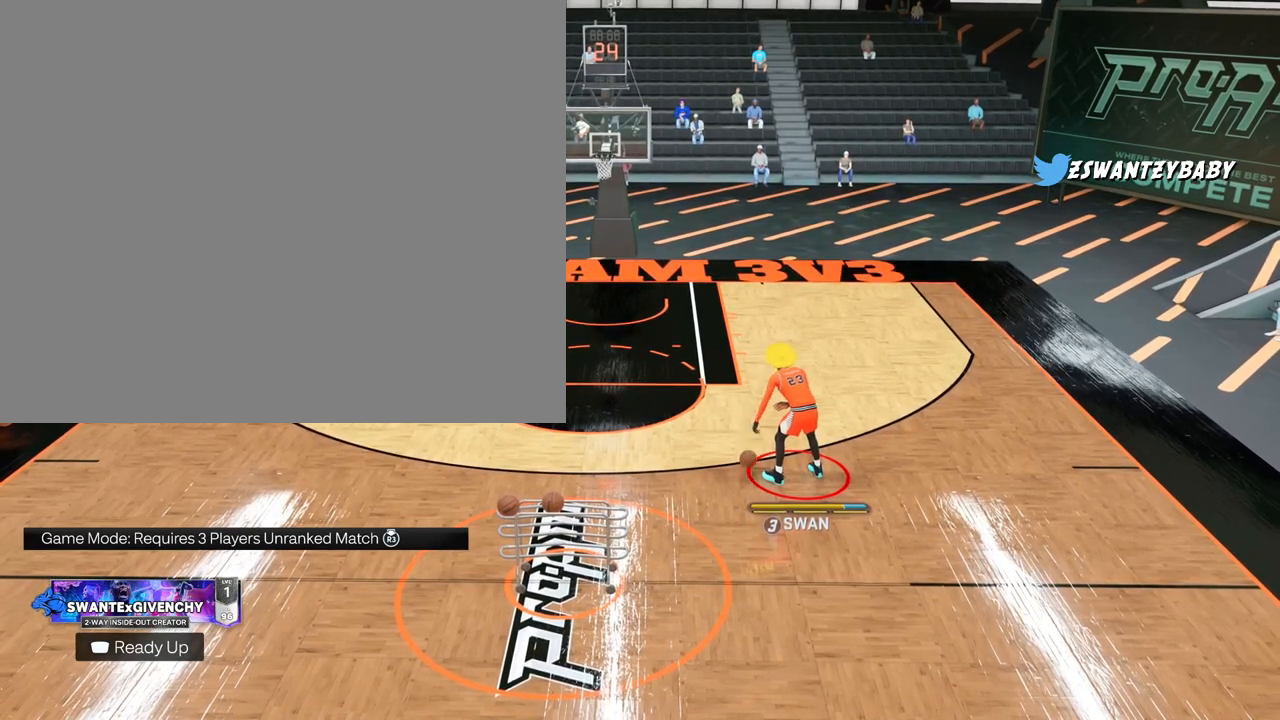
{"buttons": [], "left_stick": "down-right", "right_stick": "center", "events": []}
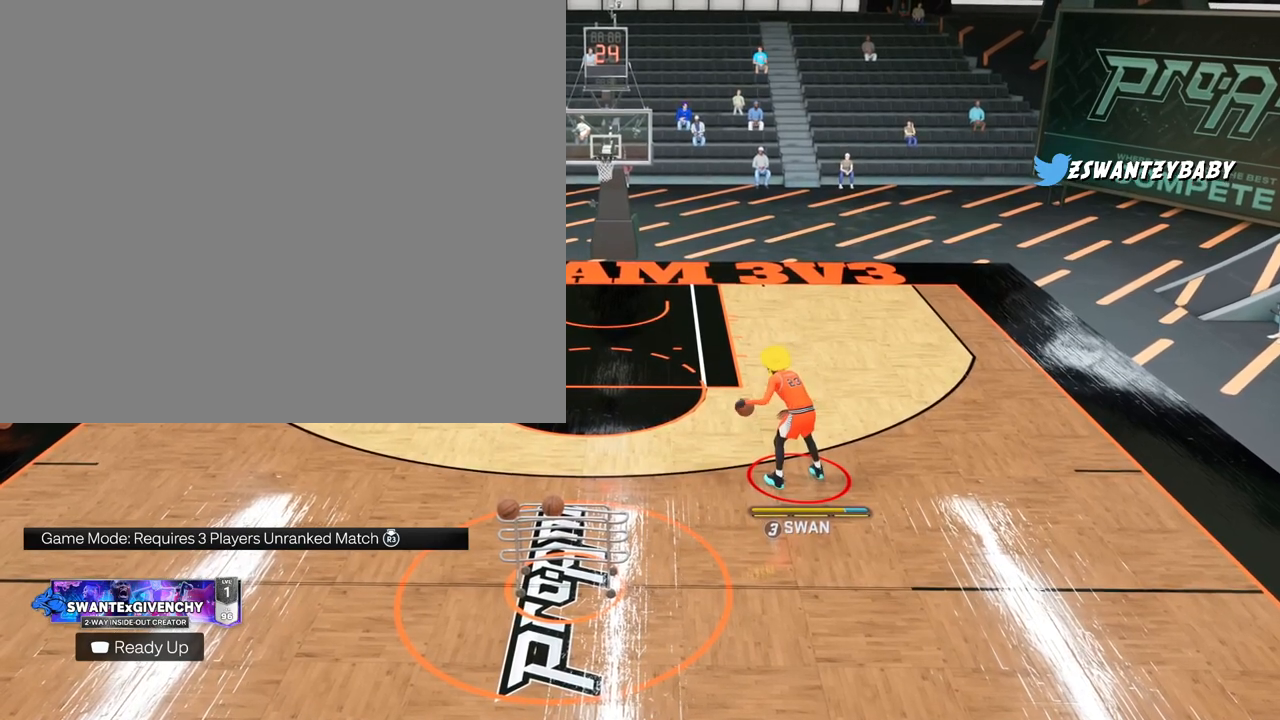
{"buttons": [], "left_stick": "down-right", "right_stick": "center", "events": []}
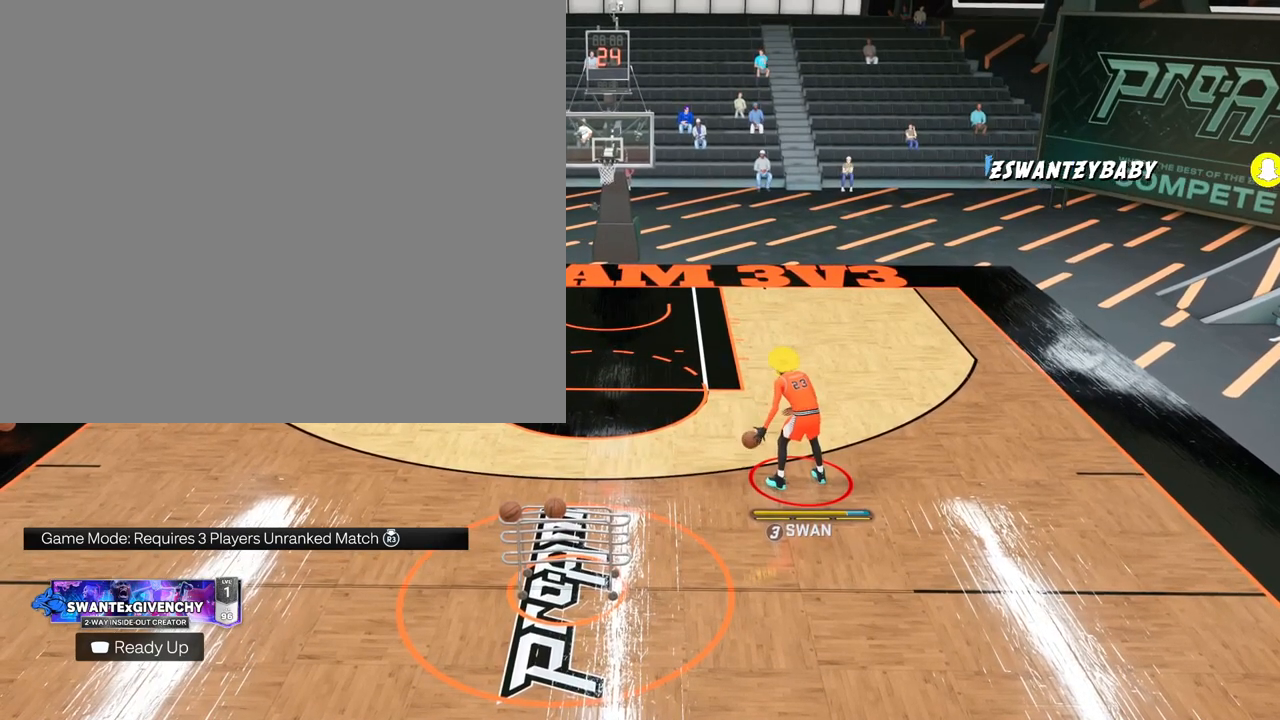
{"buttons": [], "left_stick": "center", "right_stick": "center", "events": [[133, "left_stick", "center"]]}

▶ _Description of the task_:
The task calls for duplicating the data exactly, with no images kept.

▶ _Exercise answer_:
{"buttons": [], "left_stick": "down-right", "right_stick": "center", "events": []}
{"buttons": [], "left_stick": "down-right", "right_stick": "center", "events": []}
{"buttons": [], "left_stick": "center", "right_stick": "center", "events": [[133, "left_stick", "center"]]}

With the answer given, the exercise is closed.